Dış borcun milli gelire oranında Türkiye 2. sırada
Bu ülkelerden Türkiye, 440,9 milyar dolarlık dış borçla en çok dış borcu olan 6. ülke oldu. Dış borç toplamının milli gelire oranı yüzde 59 olan Türkiye kapitalizmi, bu açıdan Arjantin’den sonra 2. sırada geliyor. Arjantin’in dış borçlarının milli gelirine oranı yüzde 65.
2 trilyon 114 milyar dolarlık dış borçla ilk sırada yer alan Çin'in borcunun milli gelire oranı ise yüzde 15 oldu. Çin’i, 569,4 milyar dolar dış borçla takip eden Brezilya’nın dış borcunun milli gelire oranının yüzde 32. 560 milyar dolarla listede üçüncü sırada olan Hindistan'ın dış borcunun milli gelire oranı yüzde 20 olurken, 469,7 milyar dolarlık dış boru olan Meksika'nın borcunun milli gelire oranı ise yüzde 38. 490,7 milyar dolar dış borcu olan Rusya’nın dış borcunun milli gelire oranı yüzde 30. Güney Afrika’nın dış borcu 188,1 milyar, milli gelire oranı ise yüzde 55 seviyesinde bulunuyor.

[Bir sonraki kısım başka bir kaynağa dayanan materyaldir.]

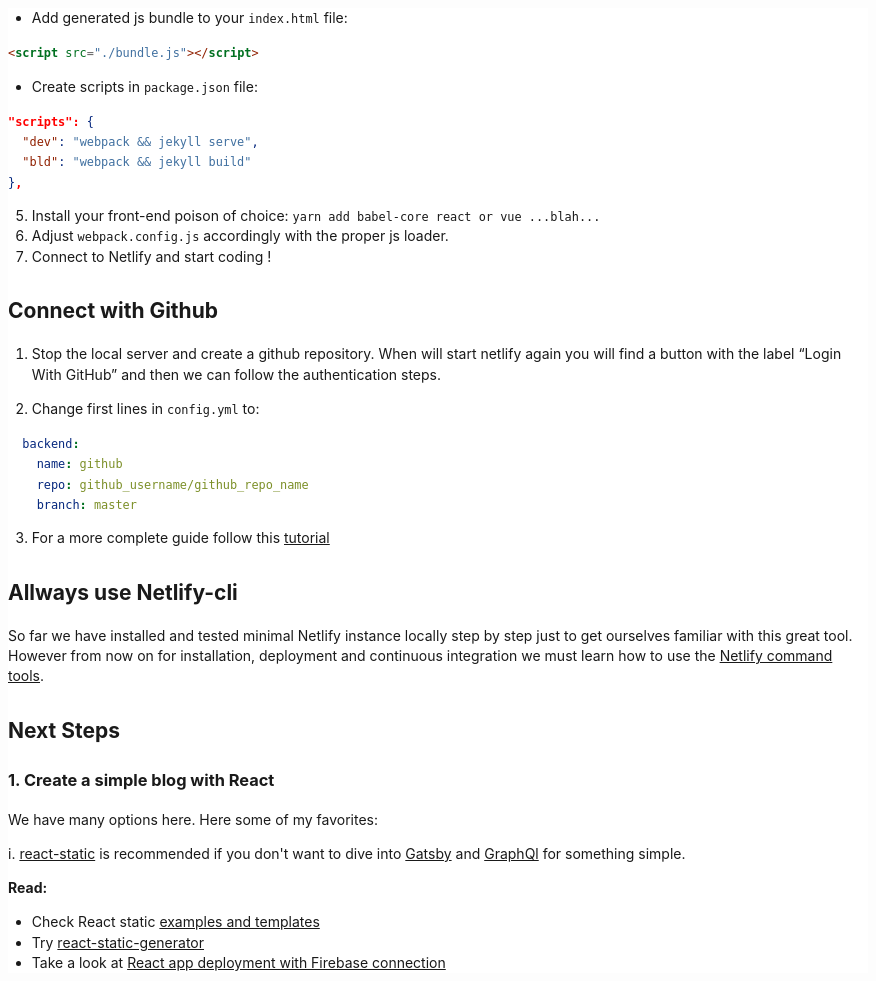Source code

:   - Add generated js bundle to your `index.html` file: 
  ```html
  <script src="./bundle.js"></script>
  ```

  - Create scripts in `package.json` file:
  ```JSON
  "scripts": {
    "dev": "webpack && jekyll serve",
    "bld": "webpack && jekyll build"
  },
  ```

5. Install your front-end poison of choice: `yarn add babel-core react or vue ...blah...`
6. Adjust `webpack.config.js` accordingly with the proper js loader.
7. Connect to Netlify and start coding !

## Connect with Github
1. Stop the local server and create a github repository. When will start netlify again you will find a button with the label “Login With GitHub” and then we can follow the authentication steps.

2. Change first lines in `config.yml` to:
```yml
  backend:
    name: github
    repo: github_username/github_repo_name
    branch: master
```

3. For a more complete guide follow this [tutorial](https://github.com/netlify/netlify-cms/blob/master/docs/quick-start.md)

## Allways use Netlify-cli
So far we have installed and tested minimal Netlify instance locally step by step just to get ourselves familiar with this great tool. 
However from now on for installation, deployment and continuous integration we must learn how to use the [Netlify command tools](https://www.netlify.com/docs/cli/).

## Next Steps

### 1. Create a simple blog with React
We have many options here. Here some of my favorites:

  i. [react-static](https://github.com/nozzle/react-static) is recommended if you don't want to dive into [Gatsby](https://www.gatsbyjs.org/) and [GraphQl](https://www.howtographql.com/) for something simple. 

  **Read:** 
  - Check React static [examples and templates](https://github.com/nozzle/react-static#examples-and-templates)
  - Try [react-static-generator](https://www.npmjs.com/package/react-static-generator)
  - Take a look at [React app deployment with Firebase connection](https://coderjourney.com/tutorials/how-to-deploy-a-react-application/)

Yine bu 120 ülkenin rezervlerinin dış borca oranı ortalama yüzde 72 seviyesindeyken, ağır bir kriz yaşayan ve tarihindeki 9. iflasını açıklayan Arjantin’in yüzde 15 oldu. Rezervlerindeki erimenin etkisiyle emperyalist finans kapitalistlerinin gündeminden düşmeyen Türkiye’nin rezervlerinin dış borçlarına oranı ise yüzde 18 ile Arjantin’inkinin biraz üzerinde yer alıyor.
120 ülkenin üçte birinin dış borcunun milli gelire oranının yüzde 60’ın üzerinde olduğunu belirten rapor, bu ülkelerin yüzde 9’unun ise yüzde 100’lük oranın üzerindeki seviyeleriyle alarm verdiğini vurguladı. Yüzde 256’lık oranla ilk sırada Moğolistan gelirken, yüzde 139 ile ekonomik ve siyasi kriz yaşayan Lübnan ikinci sırada bulunuyor.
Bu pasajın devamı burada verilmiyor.